Alys Fowler’s top edible garden plants of 2020

Cime di rapa
Cime di rapa: ‘There’s no faster-growing green in the dark days of early spring.’ Photograph: Alamy

Every new year, I make a list of things that stole my heart in the garden. In 2020, fresh greens meant more than just nutrition; they were something I could control, a way to show care to the Earth and those around me, and they reminded me I could be resilient in spite of it all. From favourite flavours to looks that pulled a scheme together, this is what thrived on my organic patch.

Cime di rapa is by no means a new variety: it’s been kicking around since 1885. But to watch its exuberance for life – there’s no faster-growing green in the dark days of early spring – is to welcome a new world into your garden. Plus, sautéed with garlic and chilli flakes, you’ve got yourself supper. Sow now till the end of spring (from thomasetty.co.uk).

Shiraz Tall Top beetroot.
Shiraz Tall Top beetroot. Photograph: Alys Fowler

Another oldie is the parsley pea from the Heritage Seed Library . It produces delicious shoots like bunches of parsley. It’s short and doesn’t have tendrils to help it stand up, so needs plenty of support from twiggy sticks, but other than that it is a doddle to grow. Use it like parsley to make the base of many lovely salads. Sow from March onwards.
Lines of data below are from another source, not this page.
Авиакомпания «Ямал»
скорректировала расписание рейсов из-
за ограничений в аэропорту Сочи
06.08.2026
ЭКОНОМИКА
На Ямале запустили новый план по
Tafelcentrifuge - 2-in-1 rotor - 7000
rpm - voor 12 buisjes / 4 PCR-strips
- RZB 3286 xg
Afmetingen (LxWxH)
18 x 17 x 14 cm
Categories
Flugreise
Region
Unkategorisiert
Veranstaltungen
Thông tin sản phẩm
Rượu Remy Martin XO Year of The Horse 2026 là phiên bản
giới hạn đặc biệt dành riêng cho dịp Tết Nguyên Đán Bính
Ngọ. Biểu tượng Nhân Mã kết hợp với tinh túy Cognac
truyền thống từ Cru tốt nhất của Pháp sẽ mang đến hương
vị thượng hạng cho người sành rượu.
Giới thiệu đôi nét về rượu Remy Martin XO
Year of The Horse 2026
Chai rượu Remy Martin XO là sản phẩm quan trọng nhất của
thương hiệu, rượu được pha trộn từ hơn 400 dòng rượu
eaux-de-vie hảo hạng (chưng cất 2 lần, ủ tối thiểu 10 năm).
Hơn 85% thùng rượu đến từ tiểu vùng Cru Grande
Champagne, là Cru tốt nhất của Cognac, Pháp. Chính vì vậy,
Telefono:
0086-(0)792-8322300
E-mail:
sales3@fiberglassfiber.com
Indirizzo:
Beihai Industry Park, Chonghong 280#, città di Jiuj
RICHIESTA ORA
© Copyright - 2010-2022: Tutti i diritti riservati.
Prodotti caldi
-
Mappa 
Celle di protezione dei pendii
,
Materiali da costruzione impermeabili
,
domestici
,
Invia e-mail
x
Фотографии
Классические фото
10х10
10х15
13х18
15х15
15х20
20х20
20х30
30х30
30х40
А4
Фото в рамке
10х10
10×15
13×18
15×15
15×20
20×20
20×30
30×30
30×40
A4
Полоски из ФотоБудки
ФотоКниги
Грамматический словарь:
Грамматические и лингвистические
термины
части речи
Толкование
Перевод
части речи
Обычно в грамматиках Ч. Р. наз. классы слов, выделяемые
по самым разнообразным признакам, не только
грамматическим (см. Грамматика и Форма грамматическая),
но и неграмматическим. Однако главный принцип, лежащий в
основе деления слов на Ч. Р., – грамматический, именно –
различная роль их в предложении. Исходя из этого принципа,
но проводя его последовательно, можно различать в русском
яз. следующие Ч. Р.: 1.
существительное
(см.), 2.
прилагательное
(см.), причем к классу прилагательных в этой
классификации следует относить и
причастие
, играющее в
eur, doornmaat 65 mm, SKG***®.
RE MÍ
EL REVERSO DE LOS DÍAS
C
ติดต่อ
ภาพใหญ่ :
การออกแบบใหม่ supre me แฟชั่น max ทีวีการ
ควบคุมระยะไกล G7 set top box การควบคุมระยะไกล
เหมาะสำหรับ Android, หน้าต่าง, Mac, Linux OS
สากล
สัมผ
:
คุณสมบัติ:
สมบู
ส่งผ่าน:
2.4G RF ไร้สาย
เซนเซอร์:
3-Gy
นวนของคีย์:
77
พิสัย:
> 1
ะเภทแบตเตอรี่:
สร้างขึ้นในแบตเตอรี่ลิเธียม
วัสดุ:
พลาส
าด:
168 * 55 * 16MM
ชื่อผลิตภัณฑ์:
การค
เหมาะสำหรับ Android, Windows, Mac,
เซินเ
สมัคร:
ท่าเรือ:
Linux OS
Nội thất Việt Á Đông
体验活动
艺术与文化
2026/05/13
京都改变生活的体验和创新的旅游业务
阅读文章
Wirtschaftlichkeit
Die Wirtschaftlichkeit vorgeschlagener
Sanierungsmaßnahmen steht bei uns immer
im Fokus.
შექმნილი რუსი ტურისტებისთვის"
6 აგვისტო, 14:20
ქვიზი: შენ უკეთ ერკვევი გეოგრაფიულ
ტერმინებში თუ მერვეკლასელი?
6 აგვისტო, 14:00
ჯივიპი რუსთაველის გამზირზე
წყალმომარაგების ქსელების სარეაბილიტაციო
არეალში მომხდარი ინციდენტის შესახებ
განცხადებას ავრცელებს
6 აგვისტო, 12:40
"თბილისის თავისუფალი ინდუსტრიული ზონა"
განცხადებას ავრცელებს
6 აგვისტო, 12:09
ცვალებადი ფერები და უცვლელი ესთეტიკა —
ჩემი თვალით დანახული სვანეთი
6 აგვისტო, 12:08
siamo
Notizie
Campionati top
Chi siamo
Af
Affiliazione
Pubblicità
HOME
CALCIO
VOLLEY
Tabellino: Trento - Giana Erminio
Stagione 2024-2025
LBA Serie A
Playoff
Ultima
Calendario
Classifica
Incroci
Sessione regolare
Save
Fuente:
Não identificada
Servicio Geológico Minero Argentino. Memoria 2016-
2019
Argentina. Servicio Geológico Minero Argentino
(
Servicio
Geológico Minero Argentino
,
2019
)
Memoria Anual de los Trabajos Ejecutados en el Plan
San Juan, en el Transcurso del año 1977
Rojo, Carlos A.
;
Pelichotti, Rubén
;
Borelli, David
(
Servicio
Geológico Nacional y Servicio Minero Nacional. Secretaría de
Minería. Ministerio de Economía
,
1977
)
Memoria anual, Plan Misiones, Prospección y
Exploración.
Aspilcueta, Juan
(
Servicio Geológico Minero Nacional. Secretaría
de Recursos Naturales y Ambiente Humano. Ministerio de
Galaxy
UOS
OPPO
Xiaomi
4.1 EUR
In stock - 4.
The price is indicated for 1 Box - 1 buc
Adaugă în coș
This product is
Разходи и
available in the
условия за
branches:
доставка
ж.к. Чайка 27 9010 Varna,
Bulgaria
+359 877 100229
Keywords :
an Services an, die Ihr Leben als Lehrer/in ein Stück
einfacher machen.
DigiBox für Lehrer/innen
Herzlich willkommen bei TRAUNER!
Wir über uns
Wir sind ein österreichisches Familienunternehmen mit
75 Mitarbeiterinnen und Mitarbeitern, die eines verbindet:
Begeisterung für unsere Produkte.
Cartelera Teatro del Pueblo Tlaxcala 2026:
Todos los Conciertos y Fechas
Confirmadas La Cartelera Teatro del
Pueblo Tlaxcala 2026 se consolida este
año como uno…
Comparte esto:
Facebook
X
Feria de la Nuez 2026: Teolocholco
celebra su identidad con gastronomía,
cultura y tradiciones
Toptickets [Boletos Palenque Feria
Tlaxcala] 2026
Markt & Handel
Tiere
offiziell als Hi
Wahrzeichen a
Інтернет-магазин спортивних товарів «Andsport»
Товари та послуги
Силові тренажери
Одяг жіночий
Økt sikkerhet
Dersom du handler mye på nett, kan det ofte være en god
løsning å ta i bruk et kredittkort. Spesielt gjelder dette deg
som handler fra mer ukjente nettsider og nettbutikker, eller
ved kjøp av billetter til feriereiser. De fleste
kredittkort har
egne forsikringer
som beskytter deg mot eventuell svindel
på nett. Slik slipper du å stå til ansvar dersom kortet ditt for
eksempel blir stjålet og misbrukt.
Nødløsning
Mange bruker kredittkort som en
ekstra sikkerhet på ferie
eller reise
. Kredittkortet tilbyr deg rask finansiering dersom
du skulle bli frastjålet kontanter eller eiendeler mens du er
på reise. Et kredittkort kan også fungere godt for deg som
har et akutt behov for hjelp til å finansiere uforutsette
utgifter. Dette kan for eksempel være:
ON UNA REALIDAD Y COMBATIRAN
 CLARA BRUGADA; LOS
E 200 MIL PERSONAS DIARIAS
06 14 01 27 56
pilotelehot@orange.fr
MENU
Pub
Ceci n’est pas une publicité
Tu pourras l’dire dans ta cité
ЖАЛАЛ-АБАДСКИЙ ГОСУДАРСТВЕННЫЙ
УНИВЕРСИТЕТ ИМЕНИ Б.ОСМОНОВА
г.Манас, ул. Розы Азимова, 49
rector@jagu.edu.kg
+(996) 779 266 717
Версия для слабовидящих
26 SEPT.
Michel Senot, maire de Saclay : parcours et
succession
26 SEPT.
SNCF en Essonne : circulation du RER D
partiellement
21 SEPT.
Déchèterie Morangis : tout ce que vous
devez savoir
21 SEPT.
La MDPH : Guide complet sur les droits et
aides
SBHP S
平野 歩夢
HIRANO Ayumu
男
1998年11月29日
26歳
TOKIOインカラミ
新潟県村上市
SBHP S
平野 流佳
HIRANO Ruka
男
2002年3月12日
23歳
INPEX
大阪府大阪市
New for me this year were the elegant pink stems of the Shiraz Tall Top beetroot (centre) from brownenvelopeseeds.com, bred in the US specifically for organic growing. By last autumn, I had huge beetroots (and those tall tops, which are excellent to cook with) to keep me in good cheer.

The Beauregarde snow pea from chef Dan Barber’s row7seeds.com did everything the breeders promised: they kept their colour in the heat – both that of a long, dry summer, and in the pot once cooked. The plants are quite short and worked well in low wigwams in the middle of the border for easy picking. Sow from late spring.

Parsley pea
Parsley pea. Photograph: Martin Hughes-Jones/Gap Photos

Bare Necessities kale is another one from Brown Envelope Seeds. It has you humming its tune as you pick its plume-like leaves, so complex in their frills that it seemed no pest – not cabbage white, whitefly or cabbage aphid – could make head or tail of it. It’s sweet and tender, too. Perfectly good, once massaged with a little salt, acid and fat, to be eaten raw.

All of these seeds are from small, independent merchants that are committed to breeding and producing sustainable seed that is adapting and open to our climate-changing world. But small companies run out of seed quickly, so don’t dally.

When I think of eating peppery cime di rapa again this spring, or snapping those peas for the sweetness inside, I am investing in the future; I have hope. That is one of the secrets of seeds: when the world seems uncertain, they hold a promise of renewal.